Caspion gripped the guitar in his left hand, his fingers set to the last chord strummed. He’d foolishly left his rifle beyond reach, and recognizing Tillman’s Navy Colt in the hand of the far warrior, he feared his time had come. Yet a calm demeanor and simple hospitality had on occasion saved a hunter his scalp. Caspion slowly motioned with his right hand towards the fire, meaning to offer them coffee.
But Running Hawk saw the intense blue flames of the Veho’s eyes—eyes of a Spirit Hunter—and the hand moving from the red blanket towa
rds the Sacred White of his vision. He focused there, overwhelmed by the blue, the red, and the white, and the elemental colors came alive and spoke a meaning he could not decipher. Blind to the horse and mule in the black night beyond, to his companions who waited impatiently behind, ignoring all but the vision he’d swore to attain—Running Hawk saw only that there was too much power in this circle.

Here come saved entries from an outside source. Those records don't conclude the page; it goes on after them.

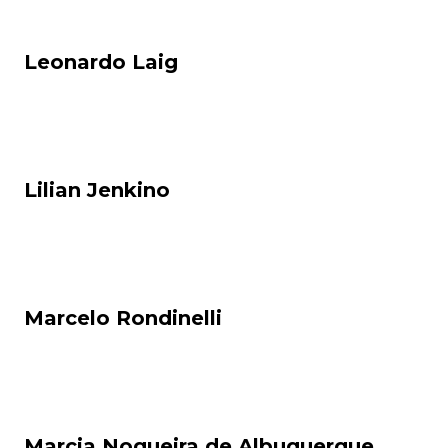
Leonardo Laig
Lilian Jenkino
Marcelo Rondinelli
Marcia Nogueira de Albuquerque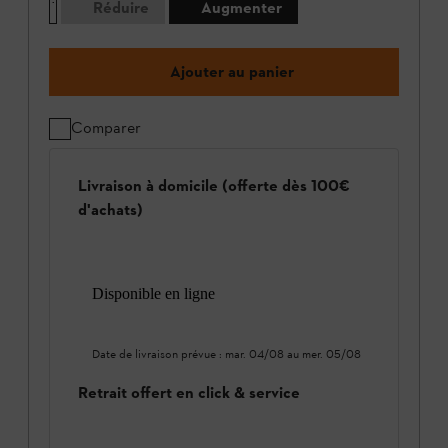
Réduire
Augmenter
Ajouter au panier
Comparer
Livraison à domicile (offerte dès 100€
d'achats)
Disponible en ligne
Date de livraison prévue :
mar. 04/08
au
mer. 05/08
Retrait offert en click & service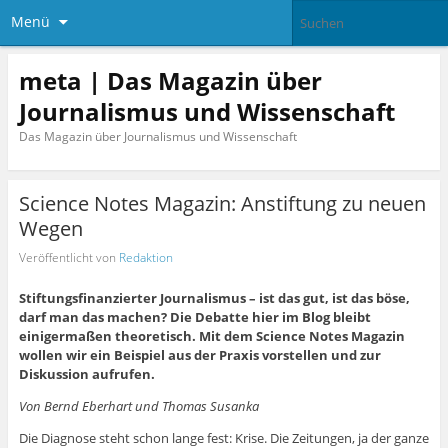
Menü
meta | Das Magazin über
Journalismus und Wissenschaft
Das Magazin über Journalismus und Wissenschaft
Science Notes Magazin: Anstiftung zu neuen
Wegen
Veröffentlicht von
Redaktion
Stiftungsfinanzierter Journalismus – ist das gut, ist das böse,
darf man das machen? Die Debatte hier im Blog bleibt
einigermaßen theoretisch. Mit dem Science Notes Magazin
wollen wir ein Beispiel aus der Praxis vorstellen und zur
Diskussion aufrufen.
Von Bernd Eberhart und Thomas Susanka
Die Diagnose steht schon lange fest: Krise. Die Zeitungen, ja der ganze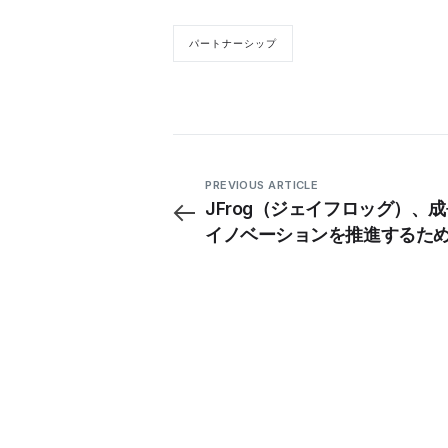
パートナーシップ
PREVIOUS ARTICLE
JFrog（ジェイフロッグ）、
イノベーションを推進するた
Sunny Rao氏をAPACセール
上級副社長に任命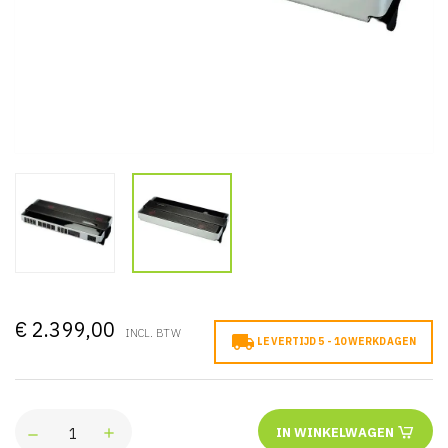
€ 2.399,00
INCL. BTW

LEVERTIJD 5 - 10 WERKDAGEN
IN WINKELWAGEN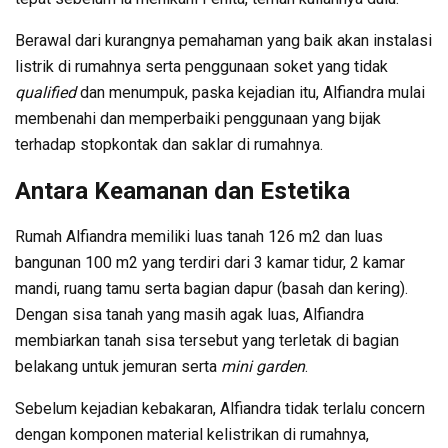
Berawal dari kurangnya pemahaman yang baik akan instalasi
listrik di rumahnya serta penggunaan soket yang tidak
qualified
dan menumpuk, paska kejadian itu, Alfiandra mulai
membenahi dan memperbaiki penggunaan yang bijak
terhadap stopkontak dan saklar di rumahnya.
Antara Keamanan dan Estetika
Rumah Alfiandra memiliki luas tanah 126 m2 dan luas
bangunan 100 m2 yang terdiri dari 3 kamar tidur, 2 kamar
mandi, ruang tamu serta bagian dapur (basah dan kering).
Dengan sisa tanah yang masih agak luas, Alfiandra
membiarkan tanah sisa tersebut yang terletak di bagian
belakang untuk jemuran serta
mini garden
.
Sebelum kejadian kebakaran, Alfiandra tidak terlalu concern
dengan komponen material kelistrikan di rumahnya,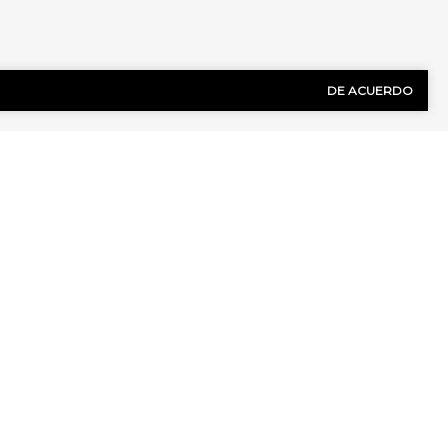
DE ACUERDO
NOS HOY!
Apellido
(Obligatorio)
Número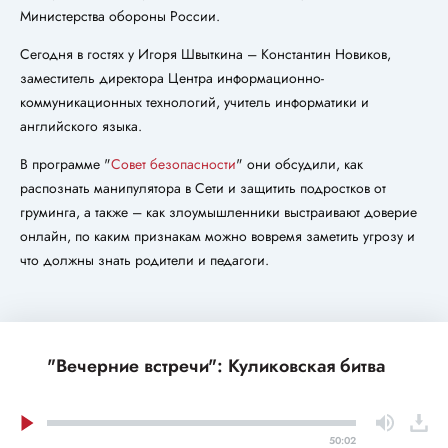
Министерства обороны России.
Сегодня в гостях у Игоря Швыткина – Константин Новиков,
заместитель директора Центра информационно-
коммуникационных технологий, учитель информатики и
английского языка.
В программе "
Совет безопасности
" они обсудили, как
распознать манипулятора в Сети и защитить подростков от
груминга, а также – как злоумышленники выстраивают доверие
онлайн, по каким признакам можно вовремя заметить угрозу и
что должны знать родители и педагоги.
"Вечерние встречи": Куликовская битва
50:02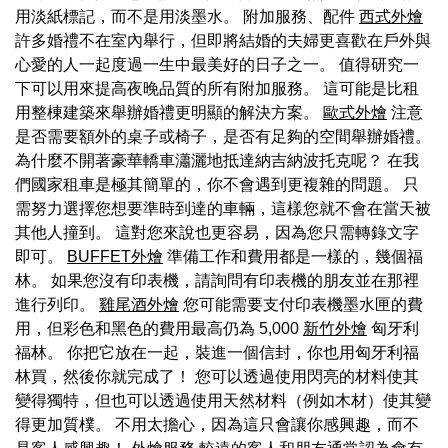
用淡紙標記，而不是用淡墨水。 附加服務、配件
西式外燴
許多婚禮不在室內舉行，但即將結婚的夫婦更喜歡在戶外與
心愛的人一起度過一生中最美好的日子之一。 值得研究一
下可以用來提高夜晚品質的所有附加服務。 這可能是比租
用整棟建築來舉辦婚禮更明顯的解決方案。
歐式外燴
注意
是否需要額外的桌子或椅子，是否有足夠的空間舉辦婚禮。
為什麼不開著豪華轎車瀟灑地抵達納吉納波托克呢？ 在我
們國家租車是極其簡單的，你不會遇到更複雜的問題。 只
需努力選擇您想要準時到達的車輛，這樣您就不會在當天被
其他人撞到。 這對您來說也更容易，因為您只需轉錄文字
即可。
BUFFET外燴
準備工作和費用都是一樣的，幾個福
林。 如果您沒有印表機，請詢問有印表機的朋友並在那裡
進行列印。
雞尾酒外燴
您可能需要支付印表機墨水匣的費
用，但彩色和黑色的費用最高仍為 5,000
新竹外燴
匈牙利
福林。 你把它放在一起，裝進一個信封，你也用匈牙利福
林買，然後你就完成了！ 您可以透過使用閃亮的材料使其
變得獨特，但也可以透過使用天然材料（例如木材）使其變
得更加質樸。 不用太擔心，因為這只會讓你感興趣，而不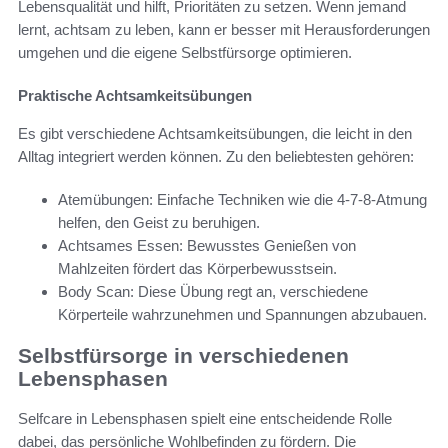
Lebensqualität und hilft, Prioritäten zu setzen. Wenn jemand
lernt, achtsam zu leben, kann er besser mit Herausforderungen
umgehen und die eigene Selbstfürsorge optimieren.
Praktische Achtsamkeitsübungen
Es gibt verschiedene Achtsamkeitsübungen, die leicht in den
Alltag integriert werden können. Zu den beliebtesten gehören:
Atemübungen: Einfache Techniken wie die 4-7-8-Atmung
helfen, den Geist zu beruhigen.
Achtsames Essen: Bewusstes Genießen von
Mahlzeiten fördert das Körperbewusstsein.
Body Scan: Diese Übung regt an, verschiedene
Körperteile wahrzunehmen und Spannungen abzubauen.
Selbstfürsorge in verschiedenen
Lebensphasen
Selfcare in Lebensphasen spielt eine entscheidende Rolle
dabei, das persönliche Wohlbefinden zu fördern. Die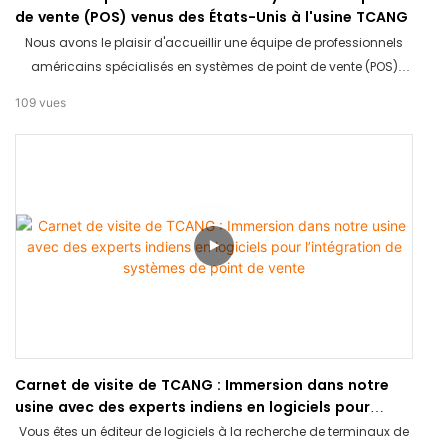
de vente (POS) venus des États-Unis à l'usine TCANG
Nous avons le plaisir d'accueillir une équipe de professionnels
américains spécialisés en systèmes de point de vente (POS)
dans notre usine TCANG ! Venez assister à leur évaluation
109
vues
approfondie de nos terminaux de point de vente haut de
gamme en aluminium et de nos bornes libre-service grand
écran dans notre showroom. Une visite essentielle pour évaluer
nos normes de qualité.
Carnet de visite de TCANG : Immersion dans notre
usine avec des experts indiens en logiciels pour
l’intégration de systèmes de point de vente
Vous êtes un éditeur de logiciels à la recherche de terminaux de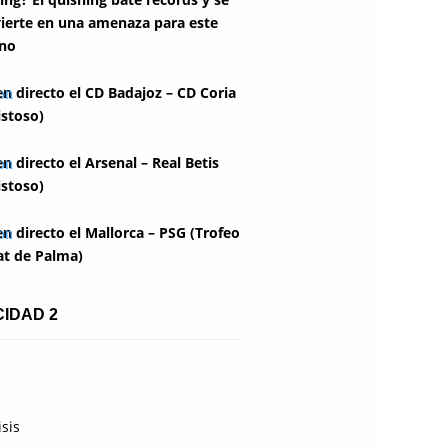
ierte en una amenaza para este
no
en directo el CD Badajoz – CD Coria
stoso)
en directo el Arsenal – Real Betis
stoso)
en directo el Mallorca – PSG (Trofeo
at de Palma)
CIDAD 2
isis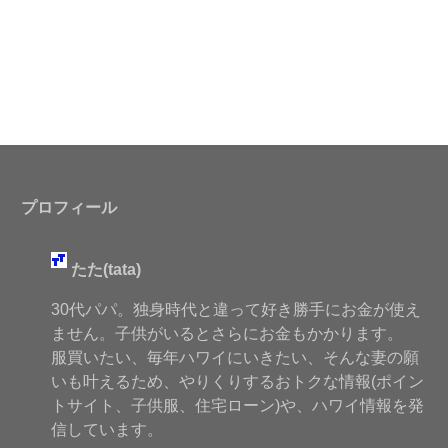
プロフィール
たた(tata)
30代パパ。独身時代と違って好き勝手にお金が使え
ません。子供がいるとさらにお金もかかります。
服買いたい、毎年ハワイにいきたい、そんな妻の願
いも叶えるため、やりくりするおトクな情報(ポイン
トサイト、子供服、住宅ローン)や、ハワイ情報を発
信しています。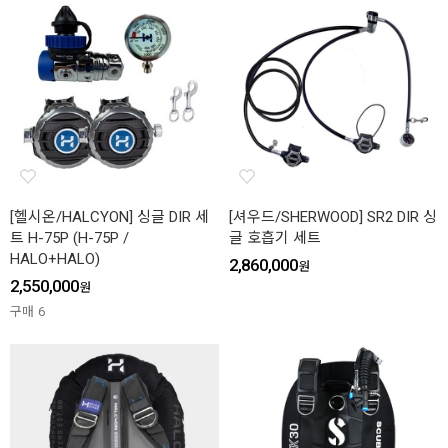
[헬시온/HALCYON] 싱글 DIR 세
[셔우드/SHERWOOD] SR2 DIR 싱
트 H-75P (H-75P /
글 호흡기 세트
HALO+HALO)
2,860,000
원
2,550,000
원
구매
6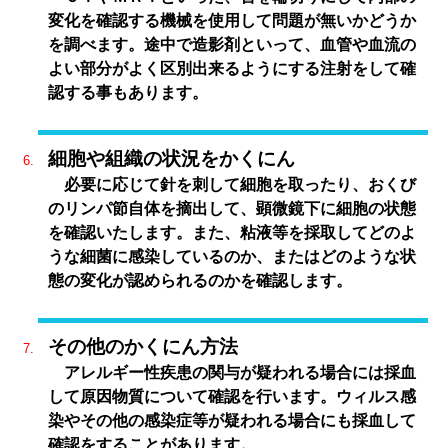
変化を確認する機械を使用して問題が無いかどうか
を調べます。途中で造影剤といって、血管や血流の
よい部分がよく区別出来るようにする注射をして確
認する事もあります。
細胞や組織の状況をかくにん
必要に応じて針を刺して細胞を取ったり、おくび
のリンパ節自体を摘出して、顕微鏡下に細胞の状態
を確認いたします。また、粘液等を採取してどのよ
うな細菌に感染しているのか、またはどのような状
態の変化が認められるのかを確認します。
その他のかくにん方法
アレルギー性疾患の関与が疑われる場合には採血
して原因物質について確認を行います。ウィルス感
染やその他の感染症等が疑われる場合にも採血して
確認をすることがあります。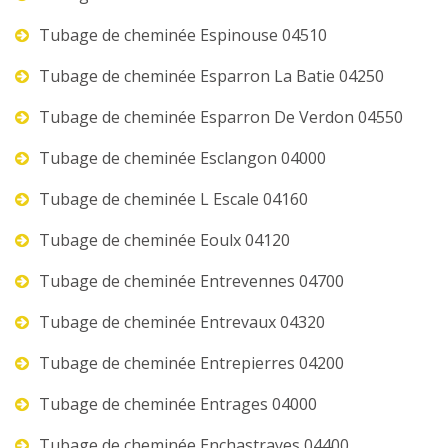
Tubage de cheminée Espinouse 04510
Tubage de cheminée Esparron La Batie 04250
Tubage de cheminée Esparron De Verdon 04550
Tubage de cheminée Esclangon 04000
Tubage de cheminée L Escale 04160
Tubage de cheminée Eoulx 04120
Tubage de cheminée Entrevennes 04700
Tubage de cheminée Entrevaux 04320
Tubage de cheminée Entrepierres 04200
Tubage de cheminée Entrages 04000
Tubage de cheminée Enchastrayes 04400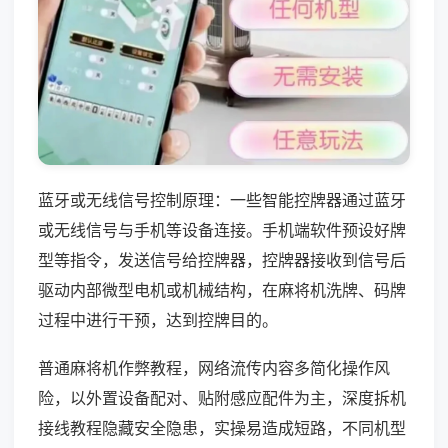
蓝牙或无线信号控制原理：一些智能控牌器通过蓝牙
或无线信号与手机等设备连接。手机端软件预设好牌
型等指令，发送信号给控牌器，控牌器接收到信号后
驱动内部微型电机或机械结构，在麻将机洗牌、码牌
过程中进行干预，达到控牌目的。
普通麻将机作弊教程，网络流传内容多简化操作风
险，以外置设备配对、贴附感应配件为主，深度拆机
接线教程隐藏安全隐患，实操易造成短路，不同机型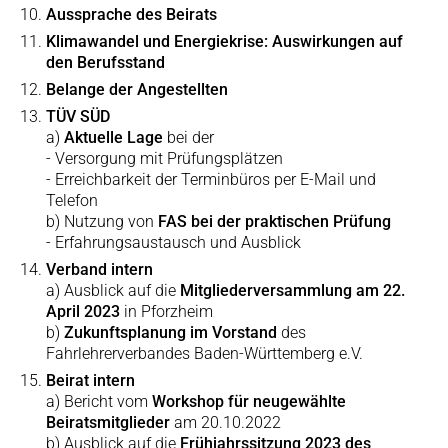
Aussprache des Beirats
Klimawandel und Energiekrise: Auswirkungen auf
den Berufsstand
Belange der Angestellten
TÜV SÜD
a)
Aktuelle Lage
bei der
- Versorgung mit Prüfungsplätzen
- Erreichbarkeit der Terminbüros per E-Mail und
Telefon
b) Nutzung von
FAS bei der praktischen Prüfung
- Erfahrungsaustausch und Ausblick
Verband intern
a) Ausblick auf die
Mitgliederversammlung am 22.
April 2023
in Pforzheim
b)
Zukunftsplanung im Vorstand
des
Fahrlehrerverbandes Baden-Württemberg e.V.
Beirat intern
a) Bericht vom
Workshop für neugewählte
Beiratsmitglieder
am 20.10.2022
b) Ausblick auf die
Frühjahrssitzung 2023 des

“Ah Haih!”—his piercing cry broke the silence and his frozen will as he struck the Veho with the Thunder Bow. Then he spun his horse and yelled: “Go Brothers! Ride!” For he feared the Spirit Hunter would trap them in the wallow.
At his hot urging they fled, disappearing like barking coyotes into the night.
Stunned by the whip of the bow, Caspion stood vibrant as a string plucked and tuned…and something entered him like water to dying roots, till the blue depths of his eyes overflowed and he sank to his knees before the robe, then to the ground in deeper gratitude, clutching the Mother’s bosom like a child begging forgiveness…and knew not why or of whom.
Running Hawk rode with the celerity of an arrow shot from a bow, weightless upon release, convinced that he’d counted coup on a Spirit Hunter, having entered the circle and escaped. All knew that many were lost while seeking their vision by straying too far into the other world and falling prey to its hunter. For what was this Veho if not a Spirit Hunter? Only the pure in heart were granted a vision; and the rarest gift was to kill a white. But what flesh could both survive a stampede and kill a white? And why a Veho? An unfathomable mystery. He must speak with Awoke In Winter.
Riding at his side, Wears The Wind felt an equal exaltation, released from his Thunder Arrow vow by his uncanny prediction—for the riddle of his words proved true to the event. And the burden of the Contrary fell from his bare shoulders like the cold wind rushing past.
But Dog That Smiles rode with the ponderous weight of lost opportunity accompanying each stride. He didn’t hold by the hocus-pocus of visionaries and old men, had a practical bent that fed the flesh—surely it was a waste, if not a shame, to leave an enemy, a good horse, and a valuable robe behind. Compared to such wealth the revolver at his waist meant nothing. And what of his own glory? Again, nothing. But tonight he must follow as Running Hawk led. This much he respected—this once. Though he would not forget.